Real Options for Student Well-being

Photo courtesy of Blue Sky School

Teachers who believe in public education have recently opened three private learning centres in Ottawa because they have been unable to pursue through community schools the kind of innovations being called for by people such as Sir Ken Robinson.

The Compass Centre for Self-Directed Learning, which is a member of Liberated Learners, offers one of these learning spaces. Revel Academy, based on the Acton learning model with a measure of Montessori, is another, and Blue Sky School, which is pioneering a prototype school of the future, is the third. All are particularly attentive to the individual needs of their students. By moving away from formal scheduling and age-segregation, they are showing us how to once and for all get beyond one-size-fits-all education.

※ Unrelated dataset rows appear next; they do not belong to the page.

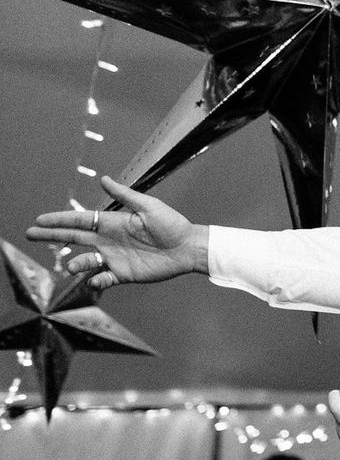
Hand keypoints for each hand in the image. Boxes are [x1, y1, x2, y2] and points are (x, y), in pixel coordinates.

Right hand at [27, 175, 207, 290]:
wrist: (189, 248)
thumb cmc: (172, 224)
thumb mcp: (149, 206)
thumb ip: (126, 195)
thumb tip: (104, 179)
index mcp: (112, 223)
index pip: (80, 221)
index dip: (60, 221)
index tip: (40, 220)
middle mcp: (109, 240)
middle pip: (75, 239)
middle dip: (52, 237)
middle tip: (30, 234)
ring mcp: (115, 258)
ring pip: (86, 261)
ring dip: (77, 264)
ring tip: (72, 266)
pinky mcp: (125, 274)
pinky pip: (104, 279)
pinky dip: (96, 281)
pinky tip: (95, 280)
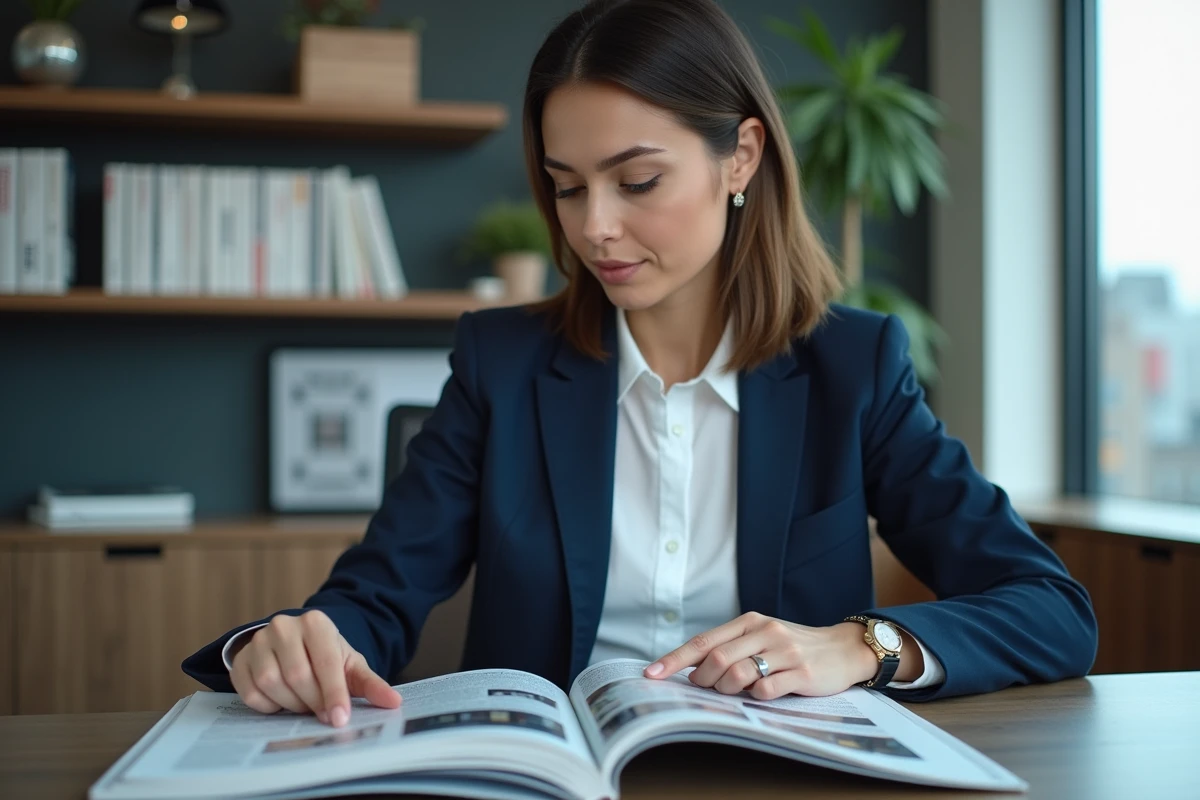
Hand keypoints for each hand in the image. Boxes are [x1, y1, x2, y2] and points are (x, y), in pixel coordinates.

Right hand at [229, 610, 401, 726]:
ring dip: (291, 703)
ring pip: (272, 683)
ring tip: (304, 704)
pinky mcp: (240, 660)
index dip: (334, 694)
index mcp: (316, 623)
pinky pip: (251, 692)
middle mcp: (284, 626)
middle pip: (298, 675)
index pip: (326, 662)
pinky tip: (281, 702)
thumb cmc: (326, 657)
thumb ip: (371, 684)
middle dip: (313, 702)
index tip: (340, 719)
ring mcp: (259, 641)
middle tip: (324, 714)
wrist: (296, 645)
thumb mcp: (351, 665)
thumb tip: (394, 702)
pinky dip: (268, 706)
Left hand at [642, 612, 878, 699]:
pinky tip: (761, 694)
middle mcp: (765, 632)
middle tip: (704, 689)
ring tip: (733, 692)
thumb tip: (690, 668)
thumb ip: (731, 647)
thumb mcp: (762, 637)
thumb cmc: (794, 646)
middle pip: (716, 658)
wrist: (843, 649)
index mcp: (750, 622)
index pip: (704, 641)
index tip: (652, 674)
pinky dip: (755, 697)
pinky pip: (766, 690)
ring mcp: (785, 652)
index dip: (674, 659)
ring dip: (727, 689)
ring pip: (738, 674)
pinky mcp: (802, 673)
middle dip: (702, 679)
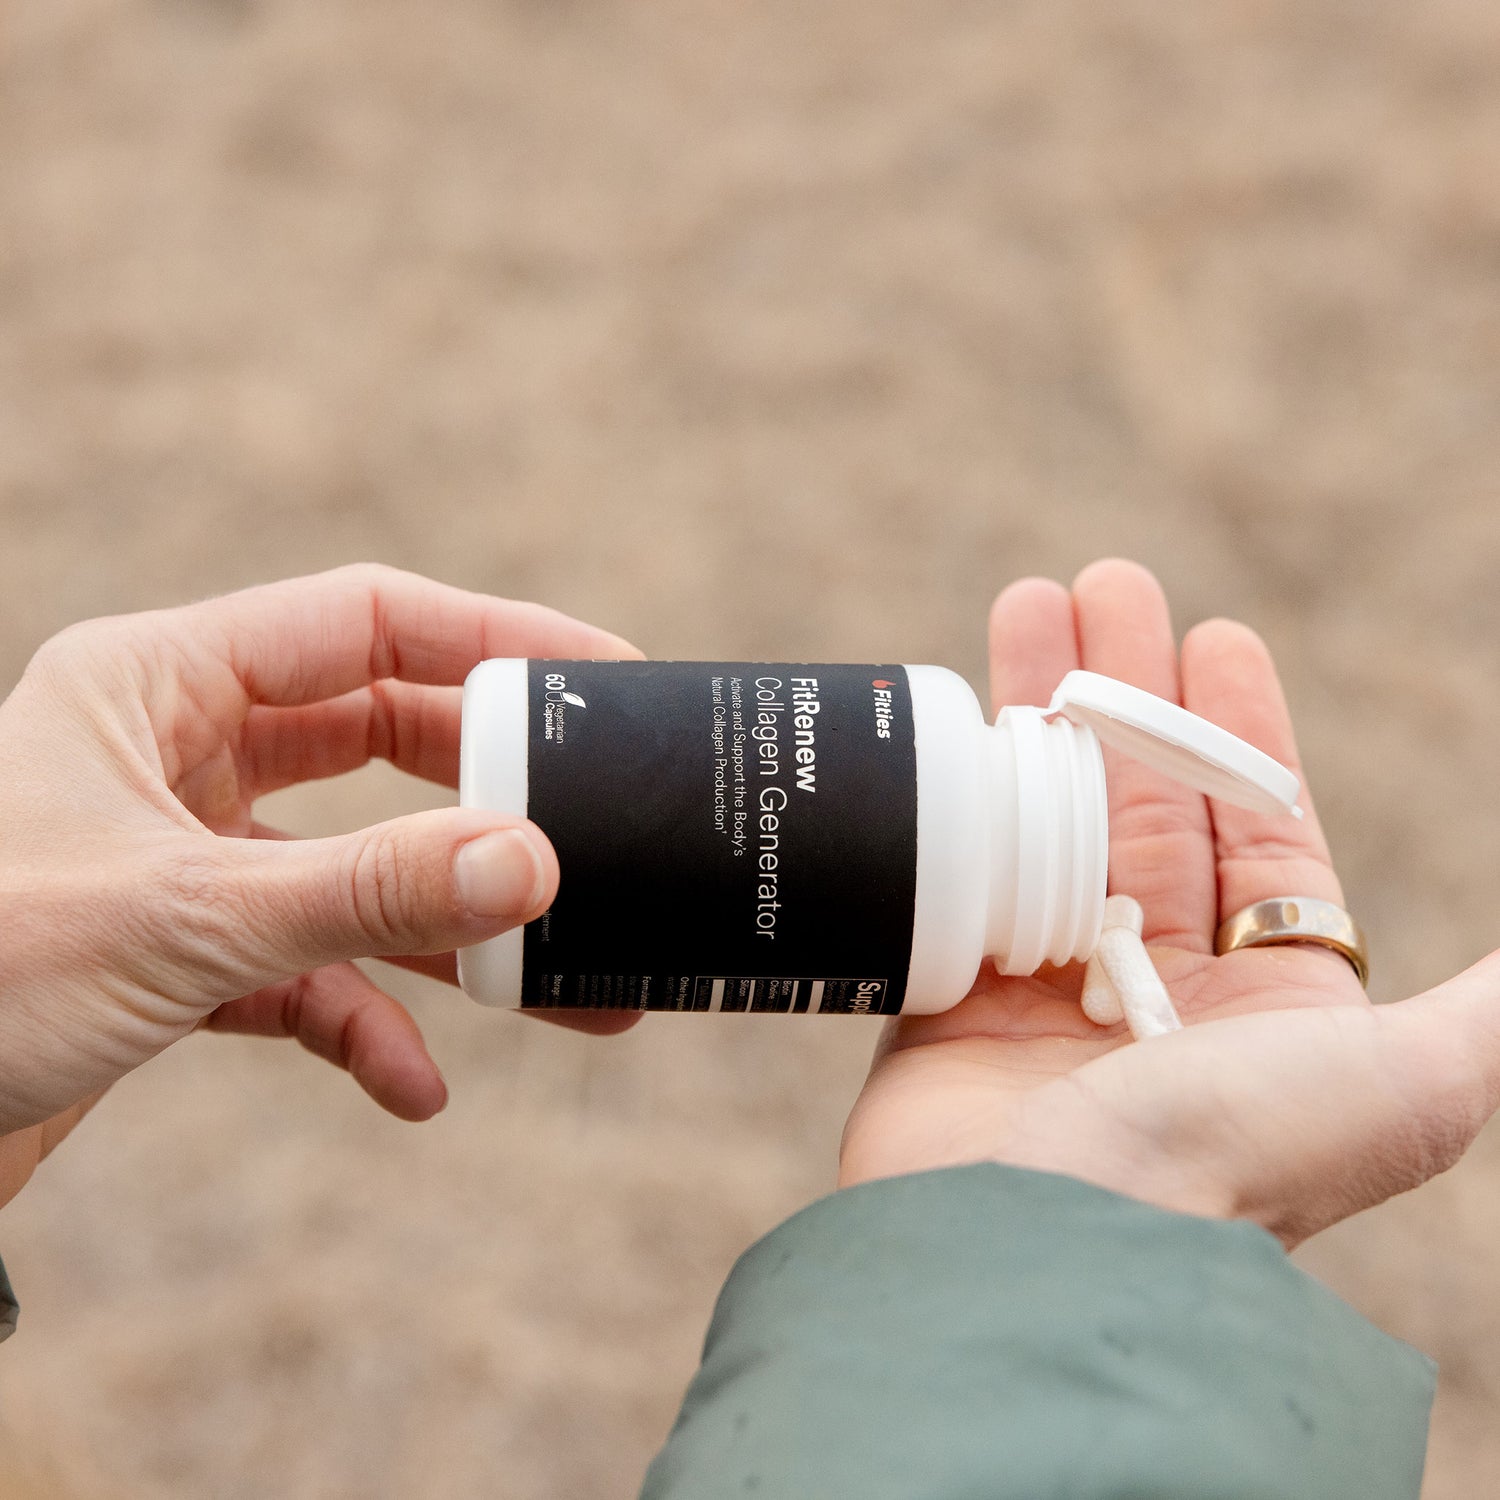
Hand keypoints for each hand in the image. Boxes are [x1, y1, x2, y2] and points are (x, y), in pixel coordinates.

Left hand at [0, 565, 639, 1201]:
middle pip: (382, 741)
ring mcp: (186, 852)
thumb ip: (367, 889)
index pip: (366, 623)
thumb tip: (534, 863)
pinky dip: (362, 1021)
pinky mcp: (184, 949)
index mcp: (159, 682)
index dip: (497, 642)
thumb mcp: (184, 920)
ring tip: (564, 989)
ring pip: (357, 867)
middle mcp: (178, 752)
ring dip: (450, 932)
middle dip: (490, 802)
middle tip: (595, 830)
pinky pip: (305, 968)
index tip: (606, 680)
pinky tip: (414, 1086)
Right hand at [841, 559, 1499, 1248]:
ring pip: (1050, 817)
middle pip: (1145, 802)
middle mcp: (1162, 992)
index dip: (1244, 731)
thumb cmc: (1221, 1167)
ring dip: (1042, 709)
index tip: (1217, 636)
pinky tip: (955, 722)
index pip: (1262, 834)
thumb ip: (1485, 1015)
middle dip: (1130, 690)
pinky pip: (962, 873)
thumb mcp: (1408, 1083)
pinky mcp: (952, 1000)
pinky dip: (961, 796)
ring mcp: (1050, 991)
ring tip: (1028, 603)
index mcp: (1270, 1004)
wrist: (1038, 1257)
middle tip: (1106, 585)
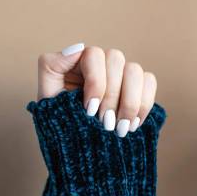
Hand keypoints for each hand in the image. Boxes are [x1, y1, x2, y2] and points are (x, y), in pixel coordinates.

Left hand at [38, 43, 156, 137]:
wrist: (76, 147)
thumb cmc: (59, 121)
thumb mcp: (47, 97)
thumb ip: (51, 68)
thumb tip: (77, 48)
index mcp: (80, 60)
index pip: (94, 55)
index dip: (96, 82)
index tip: (90, 111)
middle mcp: (103, 63)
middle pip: (117, 60)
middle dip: (112, 96)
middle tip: (105, 124)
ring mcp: (122, 74)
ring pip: (136, 71)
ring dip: (130, 102)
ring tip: (120, 129)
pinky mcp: (139, 87)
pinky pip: (149, 83)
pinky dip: (144, 105)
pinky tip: (133, 125)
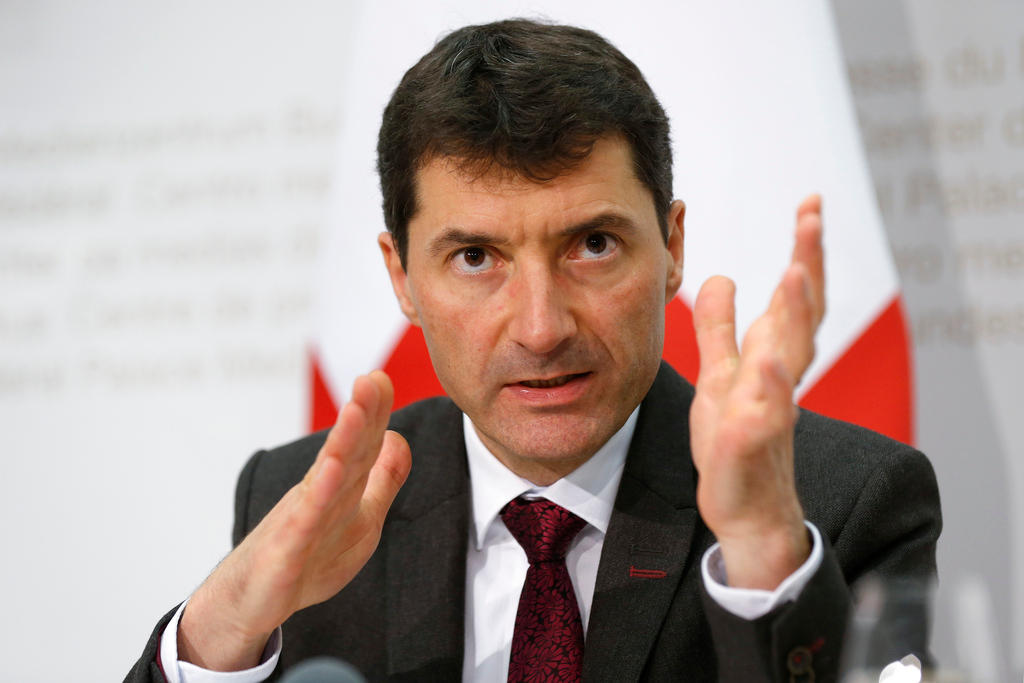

Public education is our most powerful tool for building strong communities and the kind of world we want children and youth to inherit. UCY is working to make public education every parent’s first choice for their children. Consequently, it is raising awareness of how these kinds of private school learning environments  can be provided in community public schools. The goal is to make these kinds of programs accessible to all who want them. It would help to address the problem of equity, and innovative teachers would not be leaving public education. Free of the business distractions of having to make private schools viable, they could give their full attention to their students.

Outdoor Play Canada

Outdoor Play Canada is stressing the importance of play to the health and development of young people. Its Position Statement On Active Outdoor Play summarizes its views. The Healthy Active Living and Obesity Research Group (HALO) of the CHEO Research Instituteis one of the driving forces behind the establishment of Outdoor Play Canada.

The HALO website contains a link to the newly released NatureForAll video by Parks Canada. It introduces people across Canada who are connecting children and youth with nature. The Ottawa Forest and Nature School is one of the groups introduced in the video.

This is the kind of information UCY will be sharing to help build awareness of how we can improve the lives of children and youth.